November 04, 2020
Poster, Antimicrobial Resistance - Genomes, Big Data and Emerging Technologies, Online
The growing amount of NGS data available in public data repositories presents a unique opportunity to explore new ways of monitoring antimicrobial resistance (AMR) across different sample types. The diversity of sample origins, locations and collection dates can provide a detailed picture of the emergence and spread of different AMR genes worldwide. We have downloaded 122 Tbp sequence reads from 116,758 host and environmental metagenomes from the European Nucleotide Archive (ENA), have quality checked and trimmed the raw sequencing reads and mapped them against two reference sequence databases: the Silva database to describe the bacterial content and ResFinder to detect AMR genes. Using compositional data analysis on the output, we have compared the results across different experimental procedures.

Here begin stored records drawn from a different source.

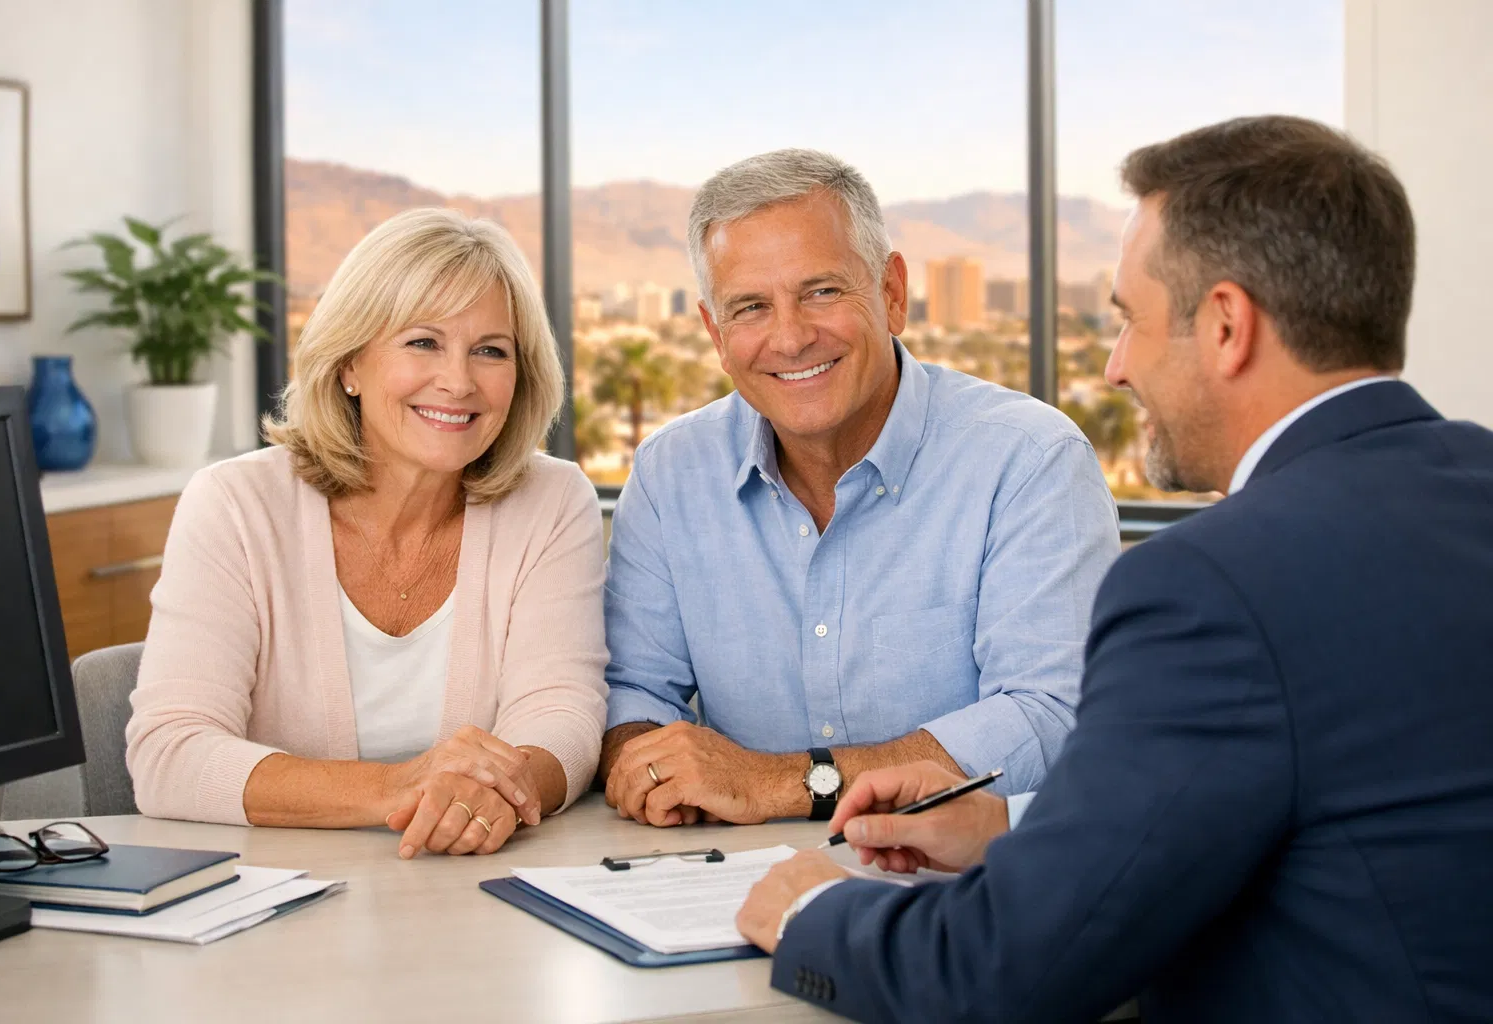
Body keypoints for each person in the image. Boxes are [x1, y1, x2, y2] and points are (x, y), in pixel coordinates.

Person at [738, 116, 1493, 1022]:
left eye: (1131, 320)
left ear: (1225, 326)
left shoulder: (1215, 586)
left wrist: (814, 908)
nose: (1116, 365)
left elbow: (1005, 970)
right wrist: (1008, 825)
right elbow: (1341, 792)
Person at [599, 149, 1119, 829]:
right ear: (714, 333)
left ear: (892, 293)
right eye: (750, 307)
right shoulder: (671, 475)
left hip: (960, 894)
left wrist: (783, 783)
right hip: (716, 884)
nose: (790, 337)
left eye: (822, 291)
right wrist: (655, 772)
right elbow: (631, 691)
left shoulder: (1030, 462)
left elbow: (1052, 717)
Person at [126, 209, 609, 860]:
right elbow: (171, 752)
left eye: (490, 351)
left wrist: (506, 784)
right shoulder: (235, 505)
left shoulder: (552, 502)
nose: (459, 381)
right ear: (351, 361)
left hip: (479, 890)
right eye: (422, 342)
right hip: (273, 911)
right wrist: (403, 789)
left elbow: (563, 713)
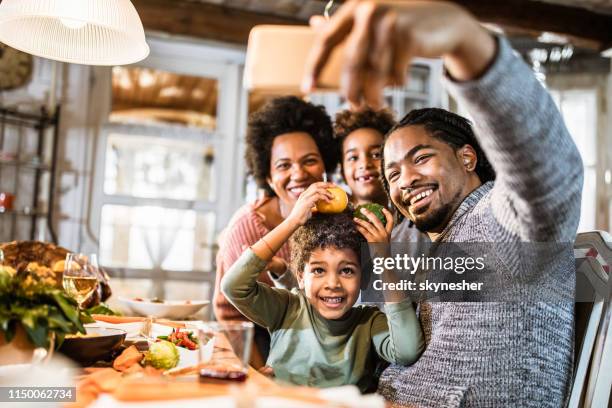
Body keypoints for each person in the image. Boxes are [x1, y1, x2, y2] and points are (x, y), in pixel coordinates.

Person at [303, 1, 582, 407]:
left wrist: (467, 43)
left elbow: (550, 167)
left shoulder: (502, 222)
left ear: (467, 157)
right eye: (393, 173)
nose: (406, 179)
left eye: (421, 158)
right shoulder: (440, 248)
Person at [221, 181, 424, 391]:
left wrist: (383, 258)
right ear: (300, 276)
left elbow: (408, 350)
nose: (333, 284)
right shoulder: (287, 308)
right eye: (318, 270)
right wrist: (292, 222)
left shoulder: (369, 322)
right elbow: (233, 286)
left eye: (346, 271)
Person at [213, 96, 339, 366]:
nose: (299, 174)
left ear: (325, 166)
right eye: (284, 165)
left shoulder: (338, 215)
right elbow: (230, 313)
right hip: (266, 346)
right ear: (268, 177)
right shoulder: (247, 227)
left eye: (310, 161)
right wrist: (259, 375)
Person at [334, 108, 428, 245]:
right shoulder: (332, 225)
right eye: (353, 157)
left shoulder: (415, 224)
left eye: (376, 155)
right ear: (342, 170)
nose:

We will showcase the feasibility of large-scale metagenomic AMR analysis by focusing on the mcr gene family, which confers resistance to colistin. The spread of mcr genes in recent years poses a significant threat to public health, as colistin is a last-resort against multidrug-resistant infections. By using our data, we have characterized the advancement of mcr genes across animal and human populations. In human samples, mcr-9 were more present as compared to other hosts such as livestock displayed a more diverse distribution of all the genes (p < 0.05). We also see that the mcr genes did not have a global distribution but instead were specific to each demographic region with mcr-9 being more prevalent in North American samples and mcr-1 in Asian samples (p < 0.05). Storing and analyzing large quantities of metagenomic data might not be possible for all research groups, which is why we are planning to setup a database and share it together with the results in a webservice. This will allow the scientific community to explore and use the data in new ways. Furthermore, as new metagenomic data becomes available online, we will add these samples to the database and analyze them.